Kedua, manajer unit bisnis mungktin tidak mengambil tindakan yang berguna untuk jangka panjang, guna memperoleh laba jangka pendek. Misalnya saja, manajer mungkin tidak melakukan investasi yang menjanjikan manfaat jangka panjang karena akan menghasilkan hasil keuangan jangka pendek. Contoh yang umum adalah manajer yang melakukan investasi yang tidak mencukup dalam penelitian dan pengembangan. Investasi dalam litbang harus dibebankan di tahun terjadinya tetapi manfaatnya baru dirasakan di masa depan.
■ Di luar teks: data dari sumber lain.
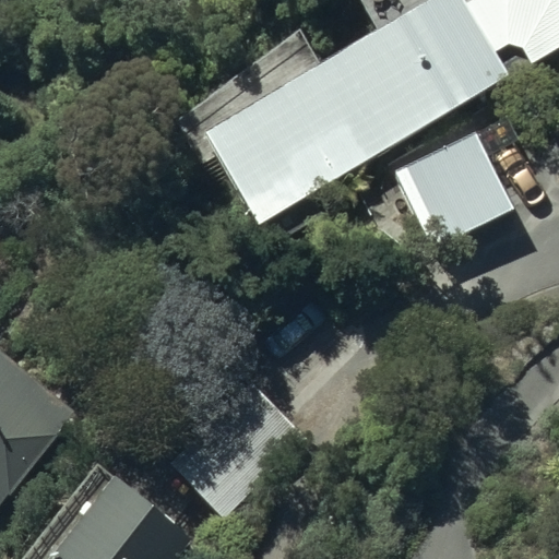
[(531,66),(558,48),(558,0),(471,0),(470,1),(468,0),(432,0),(206,138),(259,224),(503,76),(490,56),(503,48),(523,52),(531,66)]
Ketiga, menggunakan laba jangka pendek sebagai satu-satunya tujuan dapat mendistorsi komunikasi antara manajer unit bisnis dengan manajer senior. Jika manajer unit bisnis dievaluasi berdasarkan anggaran laba mereka, mereka mungkin mencoba untuk menetapkan target laba yang mudah dicapai, sehingga mengarah pada data perencanaan yang salah untuk seluruh perusahaan karena laba yang dianggarkan mungkin saja lebih rendah dari yang seharusnya dapat dicapai.
Keempat, pengendalian keuangan yang ketat dapat memotivasi manajer untuk memanipulasi data. Ini dapat dilakukan dengan berbagai bentuk. Pada satu tingkat, manajer bisa saja memilih metode akuntansi yang meminjam dari masa depan untuk memenuhi target periode sekarang (misalnya, dengan membuat provisi yang tidak mencukupi untuk piutang yang tak tertagih, penyusutan persediaan, dan klaim garansi).
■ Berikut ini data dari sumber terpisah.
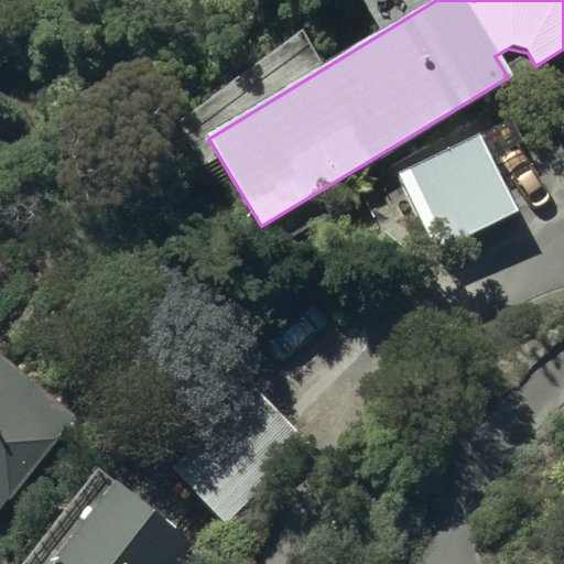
[(483,129),(398,166),(433,248),(519,209),(483,129)]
2.      Balanced Scorecard
Balanced Scorecard adalah suatu contoh dari sistem ukuran kinerja. Menurut para pendukung pendekatan ini, unit bisnis harus diberikan cita-cita dan diukur dari empat perspektif berikut ini :
·      Keuangan (contohnya: margin laba, tingkat pengembalian atas aktiva, arus kas)
·      Pelanggan (contohnya : pangsa pasar, indeks kepuasan pelanggan)
·      Bisnis internal (contohnya: pengurangan waktu siklus)
·      Pembelajaran (contohnya: kepuasan dan pelatihan karyawan)
Balanced scorecard memelihara keseimbangan antara ukuran-ukuran strategis yang berbeda dalam suatu usaha mencapai keselarasan cita-cita, sehingga dengan demikian mendorong karyawan untuk bertindak sesuai dengan kepentingan terbaik organisasi. Ini merupakan alat yang membantu fokus perusahaan, memperbaiki komunikasi, menetapkan tujuan organisasi, dan menyediakan umpan balik atas strategi.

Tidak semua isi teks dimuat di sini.